Example Projects for WLAN Simulation:

• 802.11ac Performance Analysis: Replicate and relate the performance of 802.11ac networks in diverse channel conditions and configurations.
• WLAN with MIMO: Mimic a WLAN system using multiple-input multiple-output (MIMO) antennas and evaluate the enhancement in throughput and reliability.
• WLAN Mesh Networks: Replicate a mesh network in which the multiple nodes interact in a cooperative manner, establishing a mesh topology.
• WLAN Mobility Simulation: Mimic a scenario with mobile users (nodes) and evaluate on how mobility impacts the performance of the network.
• Interference Analysis in WLAN: Replicate the impacts of interference from neighbouring WLAN networks or other wireless technologies.

In this simulation setup, we have been clearly understood the concepts and learn the essential procedures to simulate the Wireless Local Area Networks that has contain the installation procedures and making the network topology and then envisioned the outcomes through MATLAB analysis too.
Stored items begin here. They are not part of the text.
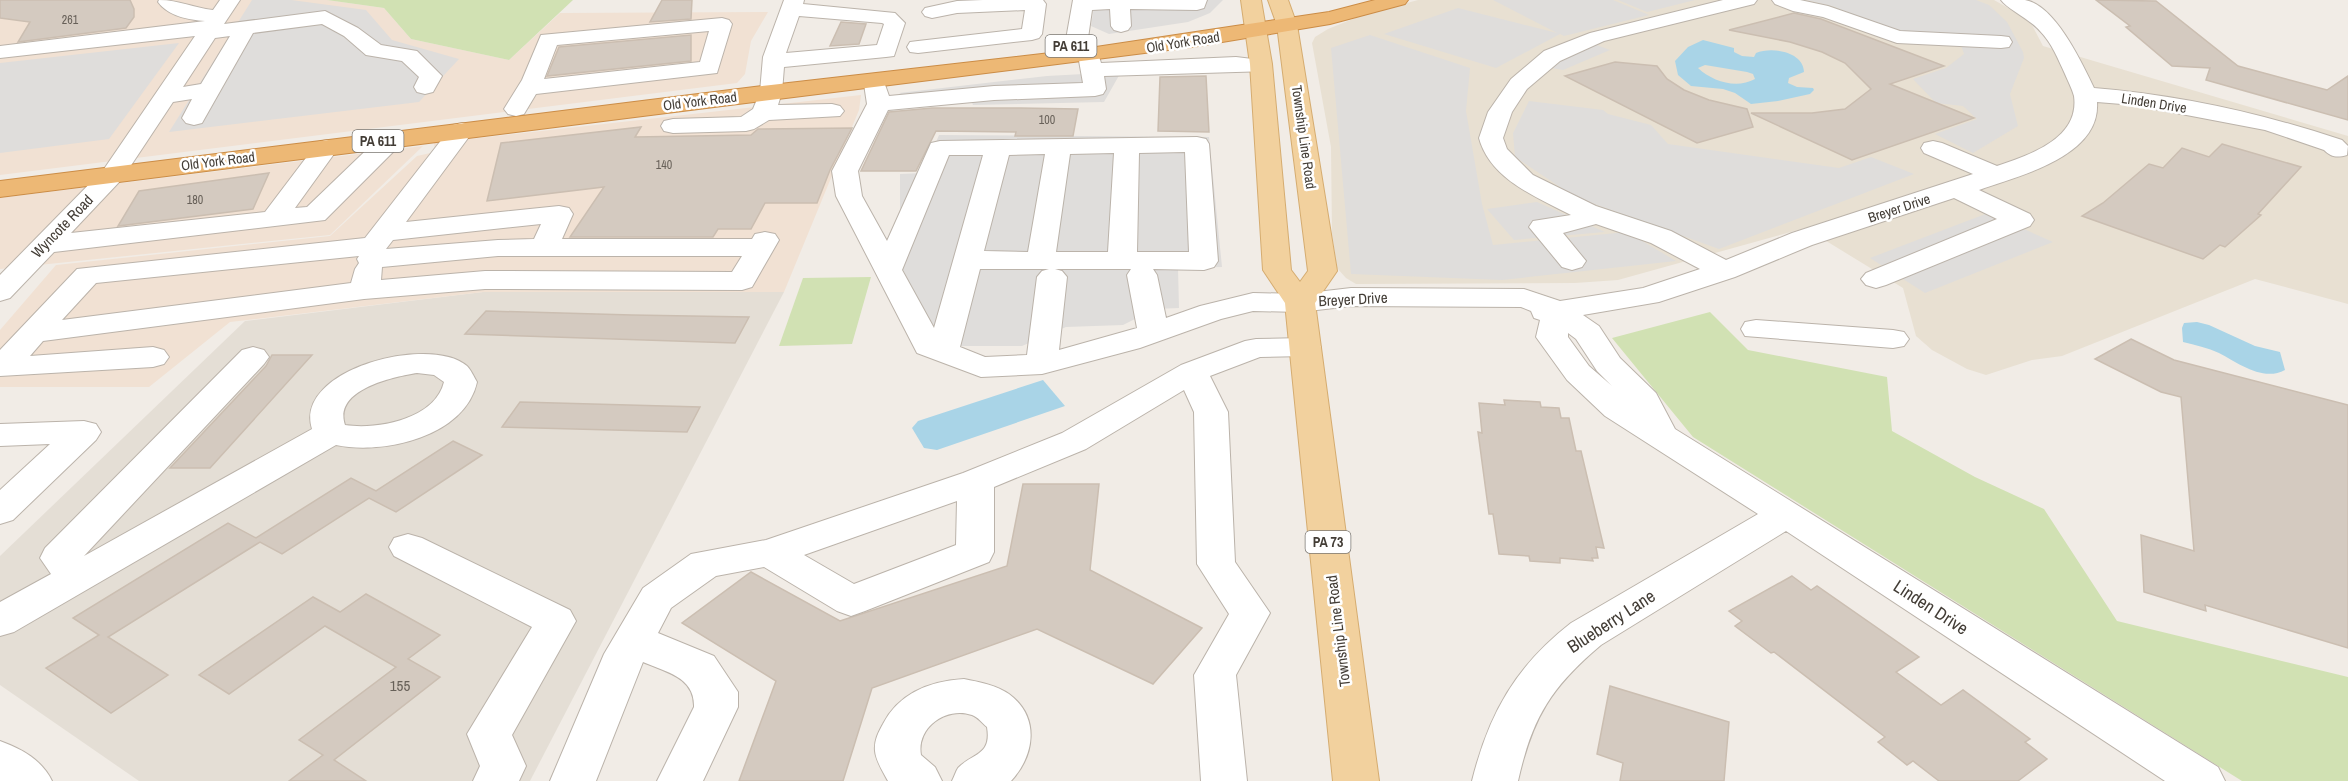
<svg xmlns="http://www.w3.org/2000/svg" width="2348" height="781" viewBox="0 0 2348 781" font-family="'Archivo Narrow',sans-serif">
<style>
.residential{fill:#e4ded5}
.commercial{fill:#f1e1d3}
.education{fill:#e8e0d2}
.green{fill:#d1e1b3}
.parking{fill:#dfdddb}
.water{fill:#a9d4e7;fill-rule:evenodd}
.building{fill:#d4cac0;stroke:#cbbeb1;stroke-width:1.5}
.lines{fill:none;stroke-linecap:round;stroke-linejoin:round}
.minor-casing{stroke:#bbb3aa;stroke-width:2}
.major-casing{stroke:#d5ac70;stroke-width:2}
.highway-casing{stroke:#cb8c46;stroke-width:2}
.minor{fill:#fff;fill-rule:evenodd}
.major{fill:#f2d19e;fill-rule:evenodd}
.highway{fill:#edb875;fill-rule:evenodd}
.labels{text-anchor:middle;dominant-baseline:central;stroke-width:5;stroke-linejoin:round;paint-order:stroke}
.number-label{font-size:12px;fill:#676058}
.far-street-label{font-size:14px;fill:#433d36;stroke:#fff}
.shield{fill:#fff;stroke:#7b7772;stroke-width:1.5}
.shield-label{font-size:14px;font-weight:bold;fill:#433d36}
.street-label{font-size:15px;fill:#433d36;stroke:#fff}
.near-number-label{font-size:15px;fill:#676058}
.near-street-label{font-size:18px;fill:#433d36;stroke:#fff}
</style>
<rect width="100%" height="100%" fill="#f1ece6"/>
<polygon class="residential" points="483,292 784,292 530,781 139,781 0,685 0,556 245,321"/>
<g class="commercial">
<polygon points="0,0 327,0 384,8 411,39 509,60 560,13 768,12 751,41 745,74 737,83 0,175"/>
<polygon points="861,95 859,110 784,292 483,292 230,322 149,387 0,387 0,330 56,265 330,236 417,156 435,152 434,143"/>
<polygon points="423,146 330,235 0,269 0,198"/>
</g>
<polygon class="education" points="1418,0 1994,0 2019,14 2032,25 2043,46 2348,136 2348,304 2255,279 2062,356 2032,360 1986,375 1967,369 1932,350 1916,336 1903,288 1805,228 1618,280 1575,283 1356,284 1346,278 1337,268 1332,234 1331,147 1312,43 1315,37 1328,29 1363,15"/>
<g class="green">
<polygon points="327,0 573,0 509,60 411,39 384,8"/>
<polygon points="871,277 852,344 779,346 803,278"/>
<polygon points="1710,312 1748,350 1887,377 1892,431 1975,477 2044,509 2117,621 2348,677 2348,781 2242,781 1693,437 1612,338"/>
</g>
<g class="parking">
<polygon points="252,0 291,0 366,10 392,40 459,59 419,102 169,132"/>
<polygon points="1095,0 1223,0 1210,13 1188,22 1109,34 1091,26"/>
<polygon points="1493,0 1613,0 1649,15 1564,36 1560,34 1496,68 1384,34 1458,8 1557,33"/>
<polygon points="1618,0 1695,0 1647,12"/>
<polygon points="1806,0 1976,0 1989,5 2007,22 2023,52 2024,58 2010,94 2018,126 1973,153 1935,134 1977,119 1963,106 1936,103 1913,79 1946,68 1964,54 1960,42 1912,42 1884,27 1832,6"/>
<polygon points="1370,35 1470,68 1466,111 1482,204 1493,245 1627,232 1676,261 1502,280 1351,274 1331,48"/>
<polygon points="179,43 109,139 0,153 0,63"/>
<polygon points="1594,44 1610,50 1563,70 1546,67"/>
<polygon points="1121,72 1104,102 973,105 971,100 922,103 899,93 1047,76"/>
<polygon points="1529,101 1603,110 1608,114 1651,125 1668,144 1839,168 1871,157 1914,174 1719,249 1575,197 1515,157 1513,133"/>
<polygon points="939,135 1209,137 1222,267 1178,268 1179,308 1155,309 1123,325 1066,327 1022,346 960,346 928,325 900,263 900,174 923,173"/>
<polygon points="1537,202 1605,232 1514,240 1487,209"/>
<polygon points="1988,213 2053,242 1925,293 1870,258"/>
</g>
<g class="water">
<path d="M1703,40l31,8v4l8,4 12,1 2,-4c16,-7 48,-1 48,19l-15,6 -1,5 9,4 16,1 1,2 -4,4 -32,7 -27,3 -16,-11 -12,-4 -32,-3 -13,-11 -3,-14 13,-14zM1705,65l42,7 6,2 2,5c-18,10 -42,3 -57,-11z"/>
<path d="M2197,322l12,3 46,21 25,6 5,18c-22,12 -47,-7 -66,-17 -11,-5 -24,-8 -36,-11l-1,-14 2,-5z"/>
<polygon points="1043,380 1065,406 937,450 924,448 912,428 918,421"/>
</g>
<g class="building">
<polygon points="0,0 130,0 134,9 134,17 126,28 18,42 30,22 0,18"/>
<polygon points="662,0 692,0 691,19 650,22"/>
<polygon points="2096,0 2156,1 2238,66 2327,90 2348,76 2348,120 2206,80 2210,68 2172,66 2126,27 2130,26"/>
<polygon points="1794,13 1821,19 1944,66 1890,84 1974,118 1852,160 1751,113 1812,113 1845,109 1871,89 1845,63 1822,52 1790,42 1729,30"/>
<polygon points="841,22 866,24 859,44 830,46"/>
<polygon points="691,35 691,61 547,76 559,47"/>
<polygon points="1615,62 1657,66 1667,79 1684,90 1709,100 1747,109 1753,127 1697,143 1565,76"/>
<polygon points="1206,76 1209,132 1158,131 1160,77"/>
<polygon points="932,108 1020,108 1078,109 1073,136 1015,136 1016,132 936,131 916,171 861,171 889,112"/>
<polygon points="641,127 635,137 751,135 758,129 852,128 830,170 817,203 765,203 751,229 718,229 713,237 570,237 604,187 487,201 501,143"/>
<polygon points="2222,144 2301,167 2258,214 2261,215 2225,247 2220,245 2203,259 2082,216 2103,203 2149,164 2163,168 2182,148 2209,157"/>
<polygon points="269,173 253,209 118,226 139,191"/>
<polygon points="486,311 632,315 749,317 735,343 465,334"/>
<polygon points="2131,339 2174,360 2348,405 2348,648 2205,605 2206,611 2144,592 2141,535 2194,551 2181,397 2161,392 2095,359"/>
<polygon points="272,355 312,355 210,468 170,468 266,366"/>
<polygon points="1504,400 1540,402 1541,407 1559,408 1561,418 1569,418 1576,451 1581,451 1604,548 1596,547 1598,558 1592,558 1593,561 1560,558 1560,563 1530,561 1529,556 1499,554 1493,514 1489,514 1478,432 1482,433 1479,403 1505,405"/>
<polygon points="520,402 700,407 687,432 502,427"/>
<polygon points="453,441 482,455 396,512 369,498 282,554 260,542 108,637 168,675 111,713 46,668 99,635 73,618 228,523 256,538 351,478 376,491"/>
<polygon points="1023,484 1099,484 1090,570 1202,628 1153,684 1037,629 872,688 843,781 739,781 776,681 682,623 751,572 840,621 1007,566"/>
<polygon points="1792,576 1811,590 1817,586 1919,657 1896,672 1941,705 1963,690 2030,739 2025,742 2047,759 2018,781 1939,781 1913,761 1907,765 1878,742 1885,737 1774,652 1771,653 1735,626 1742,621 1729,611"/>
<polygon points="366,594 440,635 408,659 440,677 334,760 366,781 289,781 323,755 299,740 396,667 325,626 229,694 199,675 313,597 340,612"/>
<polygon points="1610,686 1729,722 1724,781 1620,781 1623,763 1597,754"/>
</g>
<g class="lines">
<defs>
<g id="minor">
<path d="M159,0c20,0 35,8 54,10l7,-10h20l-16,24 101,-13 33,17 23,17 36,6 25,25 -9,16 -8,2 -8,-2 -3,-5 5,-10 -17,-16 -36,-6 -22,-19 -22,-12 -69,9 -51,90 -8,2 -8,-2 -4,-5 10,-19 -19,3 -51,77 -51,54 194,-21 53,-70 9,-2 9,2 3,5 -44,61 12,-1 76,-73 9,-2 9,2 3,5 -3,5 -76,76 -271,32 -44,46 -10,3v-26l104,-106 91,-133 -195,22v-12l205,-25c-16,-1 -37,-5 -47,-19zM230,36l-29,48 -18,3 32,-49z"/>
<path d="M784,0h20l-1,4 92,9 10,10 -11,33 -8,1 -102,10 -2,25 -4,13 54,-1 8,2 4,5 -4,5 -71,4 -15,9 -8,2 -73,2 -9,-2 -3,-5 3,-5 9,-2 68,-2 12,-8 7,-17 3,-35zM799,16l83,7 2,1 -7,21 -91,8z"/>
<polygon points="983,0 1043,0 1046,4 1042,34 1039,38 1032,40 918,53 910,52 907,47 910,42 918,41 1022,29 1025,10 957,13 932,18 925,16 922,12 925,8 957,1"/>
<polygon points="1073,0 1207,0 1204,8 1197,10 1130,9 1131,26 1128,30 1121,32 1114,30 1111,26 1110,9 1092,10 1087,45 1084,50 1076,51 1068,50 1065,45"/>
<path d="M1723,0h34l-3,4 -150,37 -44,20 -33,28 -15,23 -9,26 4,11 26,26 63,31 75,25 55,29 66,-27 181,-59 -49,-21 -3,-5 3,-5 9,-2 9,2 55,23c32,-11 83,-27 77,-70 -2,-7 -6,-15 -9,-22 -7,-15 -13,-31 -25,-43 -10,-12 -33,-22 -39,-31 8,0 16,0 24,0 30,5 57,63 69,88 85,7 167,25 248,52l6,6 -1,9c-10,3 -16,2 -23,-5l-59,-20 -131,-25 -37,-3c4,55 -79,74 -118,88l51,24 4,6 -4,6 -144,59 -10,3 -10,-3 -5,-6 5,-6 131,-54 -43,-21 -142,47 -77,32 -76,25 -76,13 16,11 21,32 36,35 19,36 543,338 7,14h-60l-379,-250 -185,114c-50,42 -69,73 -83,136h-46c17,-68 44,-115 99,-158l187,-109 -153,-98 -38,-36 -31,-43 4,-17 -6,-2 -3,-7 -10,-4 -170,-1 -51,6 -47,-1 -32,8 -81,29 -98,26 -61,3 -64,-24 -81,-157 -4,-25 35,-67 -3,-20 3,-5 8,-2 8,2 6,17 105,-10 89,-3 -5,-28 3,-5 8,-2 8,2 4,13 135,-6 33,4 3,5 -3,5 -165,5 2,13 -3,5 -8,2 -101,4 -106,10 -30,61 4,25 25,45 44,-98 9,-2 257,-4 9,2 3,5 9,117 -4,6 -10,3 -51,-1 4,6 9,43 34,-12 53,-13 47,1 51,-6 173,1 36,12 83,-13 57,-19 -49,-26 -55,-19 -33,9 23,28 -4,6 -10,3 -10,-3 -33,-40 4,-6 38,-6c-35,-18 -81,-36 -92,-77l9,-26 23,-33 33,-28 46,-18zM1185,152l4,100h-52l2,-99zM1114,153l-6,99h-52l14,-98zM1045,154l-17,98 -44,-1 25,-96zM949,155h34l-49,173 -32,-58zM980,269h69l-7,2 -5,6 -10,78 -42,2 -25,-10zM1055,269h76l-4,6 10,53 -78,22 8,-73 -5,-6zM1568,333l8,6 21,32 15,15 -23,-20 -21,-29z"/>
<polygon points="1772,0 1800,0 1828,6 1900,31 2001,36 2009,37 2012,42 2009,47 2001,48 1897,43 1823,17 1793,11 1775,4"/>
<path d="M722,18l7,2 3,4 -15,49 -181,21 -12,20 -8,2 -8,-2 -4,-5 18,-29 19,-45zM709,31l-9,31 -156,17 13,-34z"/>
<path d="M462,123l9,2 3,5 -68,92 153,-16 10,2 4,6 -11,25h190l3,-5 10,-2 10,2 4,6 -27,47 -10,3 -257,-1 -121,10 -321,42 -13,15 123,-9 11,3 5,7 -5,7 -11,3 -153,9v-26l77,-81 288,-31 88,-113zM541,224l-7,15 -36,1 -112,9 7,-9zM359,256l-2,3 2,4 -4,6 -4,14 -289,37 34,-37zM498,256h244l-10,16 -247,-1 -104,9 1,-13z"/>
<polygon points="1756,320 1893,330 1904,332 1909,339 1904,346 1893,348 1745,336 1741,329 1745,322"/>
<path d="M1305,338l11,2 5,7 -5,7 -11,2 -45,1 -50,19 18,36 7,150 35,51 -34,62 11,106h-46l-7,-106 35,-61 -32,-50 -3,-152 -10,-22 -98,59 -92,38v65l-5,10 -124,49 -14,5 -14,-5 -73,-44 -48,9 -45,32 -13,25 56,23 24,36v15l-35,74h-46l37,-74c1,-30 -28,-35 -51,-45l-47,119h-46l54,-127 39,-66 48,-34 75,-14 197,-67 99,-40 119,-68 64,-24 11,-2zM957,501l-1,44 -102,39 -50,-29z"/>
<path d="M253,347l11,3 5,7 -5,7 -180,192 228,-127c-19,-60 119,-95 155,-63 4,4 7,11 10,16 -12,55 -94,73 -141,63l-322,187 -14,4v-34l51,-28 -11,-16 5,-10 197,-198zM417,373l17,2 10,7c-9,37 -66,48 -99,43 -12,-35 47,-48 72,-52z"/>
<polygon points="84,421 96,424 101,432 96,440 13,520 0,524 0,490 50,444 0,446 0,424"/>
<polygon points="408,534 422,538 570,610 576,621 512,735 526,766 519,781 473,781 480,766 467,734 532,627 394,556 389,547 394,538"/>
<path d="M964,679c15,3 32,6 45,15 31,23 26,61 2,87h-59c2,-4 4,-10 6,-13 14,-15 34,-12 29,-41 -5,-4 -9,-10 -15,-12 -26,-9 -56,13 -51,40l14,12 7,14h-54c-5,-9 -12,-20 -13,-30 -1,-10 3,-18 8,-27 16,-31 47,-43 81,-45z"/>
<path d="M0,741c22,8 42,19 52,40h-52z"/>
</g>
<polygon id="major" points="1241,0 1261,0 1272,64 1291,270 1300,282 1308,271 1277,25 1268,0 1288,0 1297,25 1337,271 1315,303 1379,781 1333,781 1285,303 1263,270 1250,64"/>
<polygon id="highway" points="1375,0 1408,0 1405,4 1330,24 1192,47 0,197 0,181 771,85 1076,50 1329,12"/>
</defs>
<use href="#minor" class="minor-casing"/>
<use href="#major" class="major-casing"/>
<use href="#highway" class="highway-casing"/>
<use href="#minor" class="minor"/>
<use href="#major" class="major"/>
<use href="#highway" class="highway"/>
</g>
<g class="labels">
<g class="number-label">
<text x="70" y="20">261</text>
<text x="1047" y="120">100</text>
<text x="664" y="165">140</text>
<text x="195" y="200">180</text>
</g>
<g class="far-street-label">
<text transform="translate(1183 42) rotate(-9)">Old York Road</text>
<text transform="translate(700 101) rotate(-7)">Old York Road</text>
<text transform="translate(2154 103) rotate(9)">Linden Drive</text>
<text transform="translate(1304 137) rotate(82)">Township Line Road</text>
<text transform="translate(218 161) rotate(-7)">Old York Road</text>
<text transform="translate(1899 208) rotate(-18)">Breyer Drive</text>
</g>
<g class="shield">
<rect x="1045.5" y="35" width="51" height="22" rx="4.5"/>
<rect x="352.5" y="130" width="51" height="22" rx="4.5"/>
<rect x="1305.5" y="531" width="45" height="22" rx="4.5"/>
</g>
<g class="shield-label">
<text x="1071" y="46">PA 611</text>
<text x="378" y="141">PA 611</text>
<text x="1328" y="542">PA 73</text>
</g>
<g class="street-label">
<text transform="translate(62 226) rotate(-46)">Wyncote Road</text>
<text transform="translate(1353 299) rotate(-3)">Breyer Drive</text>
<text transform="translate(1338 631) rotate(-97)">Township Line Road</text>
</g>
<g class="near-number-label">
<text x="400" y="685">155</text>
</g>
<g class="near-street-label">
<text transform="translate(1931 607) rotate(33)">Linden Drive</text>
<text transform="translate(1611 621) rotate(-33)">Blueberry Lane</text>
</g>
</g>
</svg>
Further details will be provided later.

We take care of transmission, reception, modulation, and performance evaluation in line with IEEE 802.11 standards for your research needs. Our team provides a comprehensive step-by-step guide to simulating Wireless LAN projects using MATLAB, ensuring you have all the resources you need for your projects.